The Tianjin Juilliard School is a joint project with the Tianjin Conservatory of Music, the Tianjin Binhai New Area CBD Administrative Commission, and the Tianjin Innovative Finance Investment Company. It will be designed by the architecture firm Diller Scofidio + Renfro, which also masterminded Juilliard’s 2006-09 renovation.

The school, Polisi said, is part of Juilliard’s strategy to make its artistic and educational expertise accessible to a wider public. “I believe that maintaining Juilliard’s prominence in the global performing arts landscape will depend on a robust series of programs to engage with a wide range of learners in different parts of the world,” he said. Toward that end, the school in China will offer a pre-college program, an instrumental training program, adult education, and public performances in addition to the graduate-level program, with the student body for the latter to be admitted by audition. Participants in the graduate program will be eligible to earn Master of Music degrees in orchestral and chamber music performance as well as collaborative piano. The school will have a permanent faculty and also guest faculty members, many of whom will be members of the Juilliard community.

In the press release announcing the event, Polisi noted that Juilliard’s global strategy also embraces its digital apps and K-12 curriculum development. “All of these programs are structured in a way that not only will preserve, support, and enhance the world-class performing arts education that Juilliard offers in New York, but provide new kinds of work for our alumni, build communities of support around the world, open access to new pools of talent, and position Juilliard as a leader in global performing arts education,” he said.

The announcement of The Tianjin Juilliard School was the culmination of Peng’s action-packed, if brief, visit to Juilliard.

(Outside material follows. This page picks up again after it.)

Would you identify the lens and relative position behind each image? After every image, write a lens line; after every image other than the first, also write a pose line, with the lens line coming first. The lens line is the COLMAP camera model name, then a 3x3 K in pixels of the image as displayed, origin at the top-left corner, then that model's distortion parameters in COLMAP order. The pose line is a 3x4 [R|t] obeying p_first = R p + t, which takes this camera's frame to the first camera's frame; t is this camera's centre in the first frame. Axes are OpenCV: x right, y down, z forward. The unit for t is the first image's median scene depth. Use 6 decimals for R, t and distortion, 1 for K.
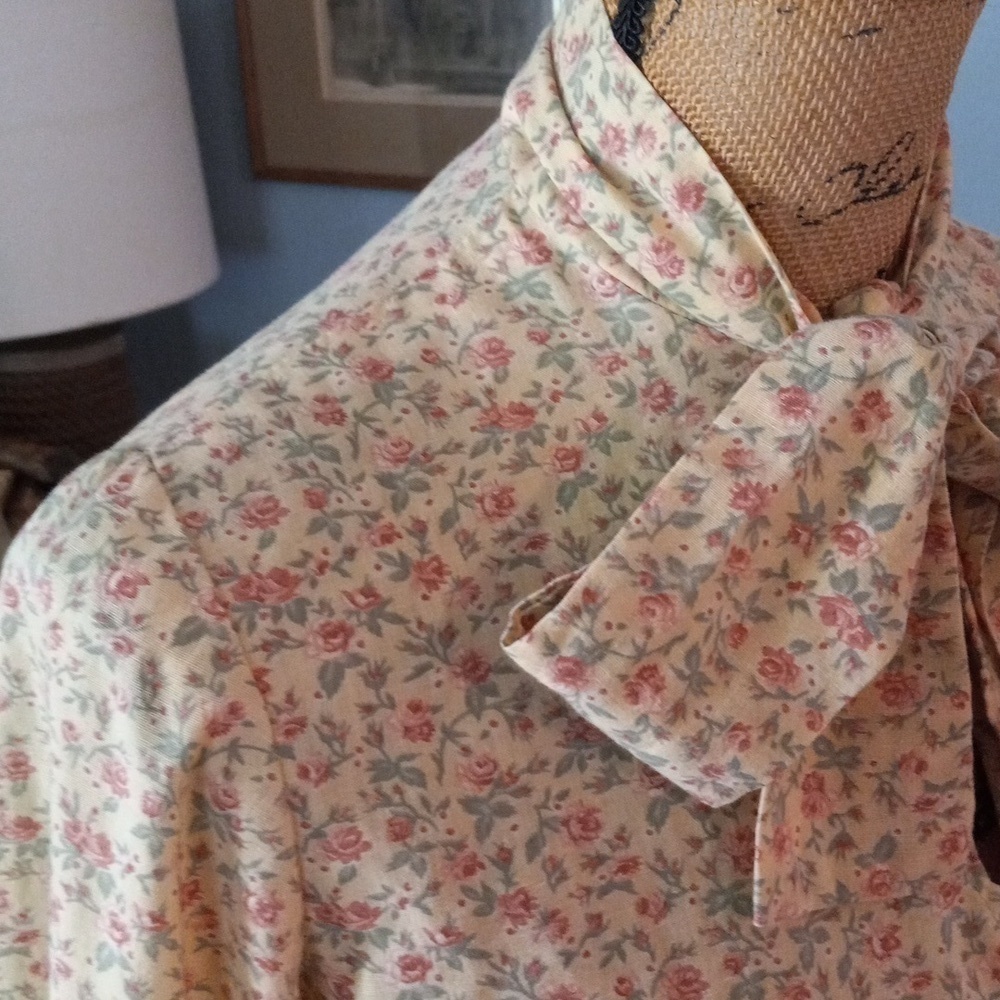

In addition to viewing treasures from the manuscript collection (autograph copies of Beethoven’s Ninth Symphony and Mozart’s opera The Marriage of Figaro), she and other visiting dignitaries were treated to several student performances, including the fourth movement of Brahms’s Piano Quartet in G Minor; an original dance choreographed to Chopin’s Posthumous Nocturne in C-sharp Minor; “O mio babbino caro” from Puccini’s Gianni Schicchi; a scene from Shakespeare’s Romeo and Juliet, and the performance of a traditional Chinese song known in English as “Flowing River.” For the last, Peng, who is also an acclaimed singer, gave some coaching to soprano Liv Redpath.